USS Wyoming: First Navy Submarine with an All-Women Crew

USS Wyoming: First Navy Submarine with an All-Women Crew

Written by on March 29, 2022

The U.S.S. Wyoming makes history during Women’s History Month as the U.S. Navy announces an all-woman submarine crew is currently onboard serving the nation.

More than 12 years have passed since women were authorized to serve aboard submarines. While women comprise nearly one-fourth of the Department of Defense’s total force, only a small fraction of women serve on submarines.

Fifteen enlisted women are serving aboard the ballistic-missile submarine U.S.S. Wyoming’s (SSBN 742) Blue Crew, homeported at Naval Submarine Base Kings Bay, Georgia. Recently, these women reached a milestone accomplishment for all women who serve.

KINGS BAY, Ga. (Feb. 24, 2022) The command triad of the Ohio-class ballistic-missile submarine USS Wyoming (SSBN 742), Master Chief Sonar Technician (Submarines) Myron Williams (left), chief of the boat, Cmdr. Ben Pollock (center), commanding officer, and Lt. Cmdr. Jeremy Carroll (right), executive officer, stand in front of the enlisted women assigned to the ship’s Blue Crew at the USS Bancroft static display outside of the gate at Naval Submarine Base Kings Bay, Georgia. The 15 female submariners recently made history when they became the first enlisted female crew to complete a ballistic-missile submarine deterrent patrol. Wyoming is homeported at the base which is home to all East Coast Ohio-class submarines. (U.S. Navy photo by Chief Mass Communication Specialist Ashley Berumen/Released)

These submariners made history when they became the first enlisted female crew to complete a ballistic-missile submarine “boomer” deterrent patrol.

There are currently 70 submarines in the U.S. naval fleet. Enlisted women currently serve aboard four guided-missile submarines and one ballistic-missile submarine.

Female officers have been deploying aboard submarines since 2011. However, it was a few more years before the Navy began incorporating enlisted women on submarine crews.

USS Wyoming 742 insignia

The U.S.S. Wyoming already made U.S. naval history as one of the first four Navy submarines to allow female officers onboard.

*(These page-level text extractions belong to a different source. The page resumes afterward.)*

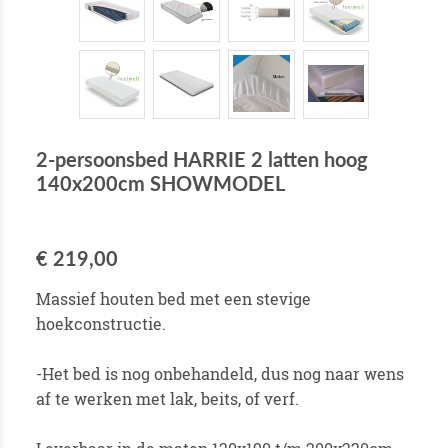
2-persoonsbed HARRIE 2 latten hoog
140x200cm SHOWMODEL
€ 219,00
Massief houten bed met een stevige
hoekconstructie.
-Het bed is nog onbehandeld, dus nog naar wens
af te werken met lak, beits, of verf.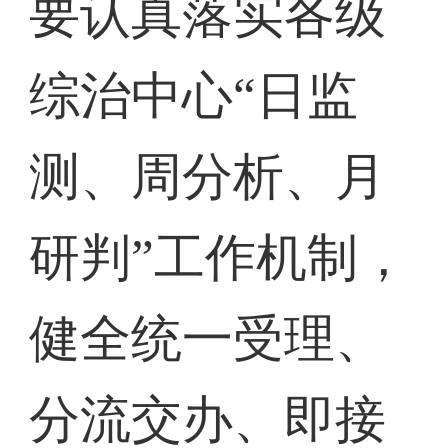
要认真落实各级
综治中心“日监
测、周分析、月
研判”工作机制，
健全统一受理、
分流交办、即接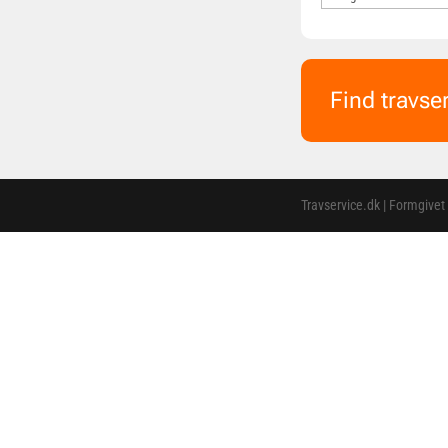
Find travse
Travservice.dk | Formgivet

“I personally never saw myself being in the submarine force,” said Chief Logistics Specialist Samantha Mincey, who began her naval career in the surface fleet serving aboard an aircraft carrier. “When I joined, women weren’t allowed on submarines. I never thought women would start being accepted on submarines while I was in the Navy.”

Mincey, a Los Angeles native, joined the Navy 16 years ago and is the senior enlisted female on the crew.

“Being the female chief, I love the fact that I have had experiences that can hopefully help strengthen and build the male and female junior Sailors around me,” said Mincey.

A patrol begins when the submarine leaves its home port and ends upon its return. The entire mission of ballistic-missile submarines is to deter attacks by potential adversaries through strategic deterrence patrols.

On average, ballistic-missile submarines spend 77 days at sea, followed by 35 days in port for maintenance.

U.S.S. Wyoming (SSBN-742) is a United States Navy Ohio-class ballistic missile submarine in commission since 1996. She is the fourth U.S. Navy ship to be named U.S.S. Wyoming – but, ironically, is only the third named after the state of Wyoming.

USS Wyoming (SSBN 742)(Blue) transits the Atlantic Intercoastal Waterway to Naval Submarine Base Kings Bay, Ga. as it returned from the 1,000th Trident Strategic Deterrent Patrol on Wednesday, Feb. 11. The milestone of 1,000 successful patrols by Ohio class submarines was commemorated with a formal ceremony on Feb. 19 on NSB Kings Bay.